Je souhaitais il y a quelques temps vous faire part des auteurs qui ont marqué mes lectures. Antoine disait, je t’attends avec “Céline”, le résultat ne se fait pas attendre, d’une manière tout à fait "imbécile", je suis confronté à un sentiment impur, celui du joueur qui accepte un défit lancé amicalement par mon ami. Voici donc en mots succincts l’expression forte et contrariée de mon dérangement intellectuel:

Je dois bien avoué que le personnage me dérange à souhait, tant il y a chez lui un rapport très étroit entre la peur, la honte et la littérature. “On est puceau de l’horreur comme on l’est de la volupté”, voilà bien le cri de Céline dans “voyage au bout de la nuit”, ce jeune écrivain surgissait des douleurs de “l’enfer humain”, il faisait sien le corps blessés du héro dérisoire de son livre et s’attribuait même sa médaille militaire…

Dégoûté plus que révolté, il a lâché les mots comme on lâche les chiens. Il est vrai que le monde de Céline est à bout de souffle.

Céline m’apportait une “vision” nouvelle, un chant désespéré sur une musique inconnue: “l’obscénité du dégoût”.

Sartre n’aurait pas été lui-même sans cet ennemi intime.

Céline pour mon esprit curieux de jeune homme était fait pour l’abjection comme d’autres pour les honneurs. Le vrai talent n’a pas d’excuse, il n’en a pas besoin.

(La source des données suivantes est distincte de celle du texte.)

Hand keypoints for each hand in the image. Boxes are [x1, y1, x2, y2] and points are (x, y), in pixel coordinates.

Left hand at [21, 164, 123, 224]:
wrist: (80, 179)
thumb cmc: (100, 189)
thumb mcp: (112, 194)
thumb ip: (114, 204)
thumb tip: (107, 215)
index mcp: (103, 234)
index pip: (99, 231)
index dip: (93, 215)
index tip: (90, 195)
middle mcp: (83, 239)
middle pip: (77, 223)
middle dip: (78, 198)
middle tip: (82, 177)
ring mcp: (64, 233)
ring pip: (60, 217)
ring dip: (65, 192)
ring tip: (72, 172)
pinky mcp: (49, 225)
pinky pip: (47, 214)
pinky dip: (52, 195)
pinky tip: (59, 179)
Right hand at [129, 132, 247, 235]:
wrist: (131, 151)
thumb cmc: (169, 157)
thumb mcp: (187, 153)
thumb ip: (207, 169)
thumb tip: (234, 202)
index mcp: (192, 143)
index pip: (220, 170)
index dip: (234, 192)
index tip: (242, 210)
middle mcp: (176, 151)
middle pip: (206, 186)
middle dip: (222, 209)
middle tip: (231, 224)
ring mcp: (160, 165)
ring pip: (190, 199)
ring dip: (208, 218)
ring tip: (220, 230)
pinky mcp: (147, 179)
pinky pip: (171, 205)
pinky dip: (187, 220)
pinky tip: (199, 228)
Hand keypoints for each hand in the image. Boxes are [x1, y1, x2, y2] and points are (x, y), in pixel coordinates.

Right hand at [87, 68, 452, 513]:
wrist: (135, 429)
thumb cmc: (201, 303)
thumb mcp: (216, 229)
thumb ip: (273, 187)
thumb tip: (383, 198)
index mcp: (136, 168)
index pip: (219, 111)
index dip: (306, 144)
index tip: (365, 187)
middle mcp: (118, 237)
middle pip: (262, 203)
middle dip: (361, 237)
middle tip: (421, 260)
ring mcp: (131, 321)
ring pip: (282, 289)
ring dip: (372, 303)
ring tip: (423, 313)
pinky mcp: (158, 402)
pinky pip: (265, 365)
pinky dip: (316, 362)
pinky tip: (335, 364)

Roger Nimier présente dans un portrait l’écrivain qu’il admirait le plus: “Un traitre, ennemi de l’humanité, dont la conscience pue. Un loup délabré”.

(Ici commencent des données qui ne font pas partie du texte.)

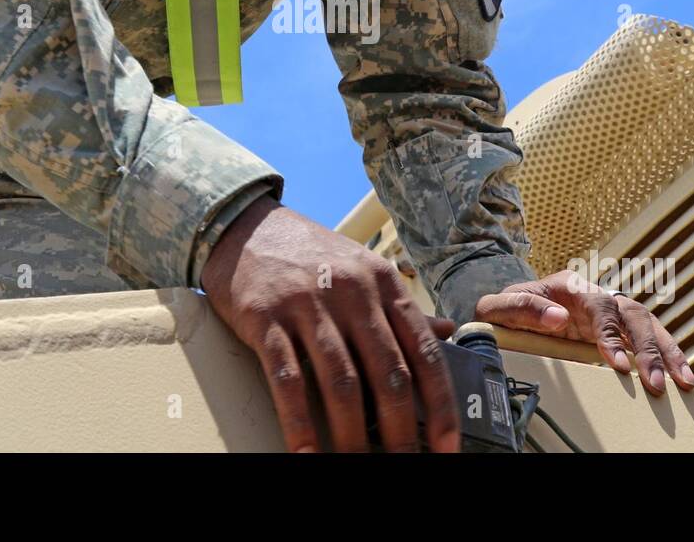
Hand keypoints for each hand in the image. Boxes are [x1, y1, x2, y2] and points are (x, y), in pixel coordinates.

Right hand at [200, 195, 460, 452]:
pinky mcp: (266, 318)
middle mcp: (352, 292)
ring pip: (341, 382)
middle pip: (387, 373)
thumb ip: (401, 308)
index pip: (424, 351)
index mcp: (384, 283)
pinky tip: (307, 453)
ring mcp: (308, 304)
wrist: (245, 227)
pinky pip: (287, 380)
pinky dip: (299, 423)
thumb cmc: (310, 256)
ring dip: (352, 436)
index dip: (440, 405)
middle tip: (405, 463)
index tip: (447, 445)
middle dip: (400, 431)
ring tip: (357, 466)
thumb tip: (448, 332)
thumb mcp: (363, 271)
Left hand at [475, 271, 693, 394]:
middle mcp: (597, 295)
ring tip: (684, 382)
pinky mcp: (617, 332)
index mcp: (571, 286)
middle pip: (631, 314)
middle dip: (648, 348)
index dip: (611, 334)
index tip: (618, 365)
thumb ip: (522, 307)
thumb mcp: (499, 306)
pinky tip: (680, 377)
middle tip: (656, 383)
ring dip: (667, 352)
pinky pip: (646, 340)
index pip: (599, 306)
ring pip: (647, 325)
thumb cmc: (505, 310)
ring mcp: (610, 313)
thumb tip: (558, 317)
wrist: (510, 312)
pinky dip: (666, 356)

Comment comprendre que la puissance créatrice puisse s’accomoder de la monstruosité.

La défécation considéré comme un des beaux-arts n’est que la conséquence de cet enseignement de l’horreur: Céline est nait pour blasphémer, il y a chez lui un art du mot “déplacé”, c’est le plaisir de bousculer le bon usage: “ça s’appelle inventer. Prenez les impressionnistes: ils ont sorti leur peinture au grand jour. Ils ont fait bouger les couleurs. Moi, c’est les mots, la place des mots”.

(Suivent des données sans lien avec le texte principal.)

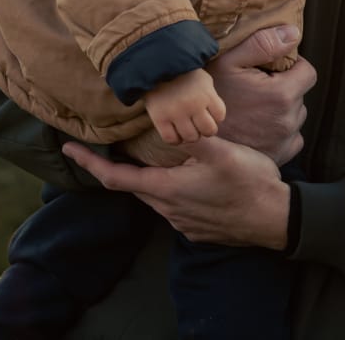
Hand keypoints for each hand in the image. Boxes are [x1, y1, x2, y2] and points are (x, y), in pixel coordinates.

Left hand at [63, 136, 289, 248]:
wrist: (277, 221)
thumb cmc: (249, 183)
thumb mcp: (221, 151)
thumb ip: (191, 134)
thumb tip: (168, 115)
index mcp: (167, 189)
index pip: (115, 177)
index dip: (89, 162)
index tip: (67, 148)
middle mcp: (169, 211)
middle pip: (133, 187)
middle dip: (117, 168)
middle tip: (108, 147)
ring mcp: (184, 224)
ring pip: (155, 197)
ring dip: (148, 179)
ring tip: (152, 158)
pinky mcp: (199, 230)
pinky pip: (176, 209)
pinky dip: (171, 191)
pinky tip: (187, 180)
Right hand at [143, 68, 225, 144]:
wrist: (155, 64)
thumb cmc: (182, 73)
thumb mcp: (203, 79)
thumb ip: (211, 96)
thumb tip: (215, 116)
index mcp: (206, 93)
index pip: (220, 115)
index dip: (214, 116)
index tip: (206, 111)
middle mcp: (193, 104)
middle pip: (209, 130)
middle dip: (204, 129)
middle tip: (197, 123)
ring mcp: (176, 112)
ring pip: (191, 137)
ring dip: (190, 135)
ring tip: (185, 127)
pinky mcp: (160, 118)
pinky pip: (171, 139)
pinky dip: (175, 139)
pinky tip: (174, 132)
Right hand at [208, 25, 313, 163]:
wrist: (193, 134)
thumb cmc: (209, 96)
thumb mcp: (228, 61)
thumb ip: (263, 43)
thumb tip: (293, 34)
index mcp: (282, 95)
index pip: (308, 73)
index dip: (292, 66)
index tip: (272, 68)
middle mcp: (288, 120)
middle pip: (300, 94)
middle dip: (284, 87)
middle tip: (257, 87)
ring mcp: (284, 141)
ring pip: (295, 116)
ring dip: (282, 109)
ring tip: (254, 107)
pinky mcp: (279, 156)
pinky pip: (291, 138)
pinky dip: (279, 130)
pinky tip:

Pour Céline, l’essentiel consiste à rester ambigü, la vérité est le plus subtile des masques: “le mépris total de l’humanité m’est extrêmement agréable”. J’apprenais à la lecture de ses livres l’exigence et la règle de la plus sévère mise à feu des mots: “Forcer les phrases à sortir de leurs gonds”.

Dérapage contrôlé ? Tout créateur choisit sa voie pour s’imposer. Céline avilit, estropie et souillera l’univers  entier; il hurle son délire. La réalité de la bétise humaine rejoignit Céline, le monde devenu fou criminel répondait à la perfection à ses livres. C’était pour Céline, prophète impudent, une opportunité, en attendant les charniers, les fleuves de sang, l’extermination raciale, l’avilissement et la torture, la vilaine farce bat son plein.

Il n’ignorait cependant pas le danger: “ils ont l’air de rien les mots…On ne se méfie pas d’eux et le malheur arrive”.

Pour moi, brusquement, après lecture, il n’est pas sûr que Céline ait jamais existé, tant il m’apparaissait fantôme, toujours il se cachait et ceci dès le début de sa vie d’écrivain en prenant pour pseudonyme le prénom de sa mère pour ne pas être repéré: auteur nait honteux, il meurt proscrit.

Sartre écrivait dans un portrait sur: “ cet homme qui a peur devant la condition humaine”! Voilà bien le génie qui fait dans sa culotte.

“Je suis encore plus mal que j’ai commencé dira ce personnage, aussi composé que décomposé”.

En 1961, le rideau venait à peine de tomber que l’on entendait encore le refrain: “une haine immense me tient en vie, je vivrais mille ans si j’étais sûr de voir crever le monde”.

Céline, une erreur dont l’humanité à le secret, une antimatière, une vision de l’univers catastrophique. Pour lui, le juif est partout, la terre est perdue, il s’agit pour l’Aryen de ne pas se compromettre, de ne jamais pactiser.

Ce que je retenais de ce personnage haut en couleurs, c’est son soutient inconditionnel aux thèses socialistes des Nazis, pour lui, il n’y a d’autre solution que le suicide collectif, la non-procréation, la mort…

On peut ne pas aimer le personnage, l’écrivain reste exceptionnel, le monde serait-il différent si Céline n’avait pas exister ? Je préfère rester sur ma version précédente: pour moi, c’est un fantôme, nait honteux et mort proscrit.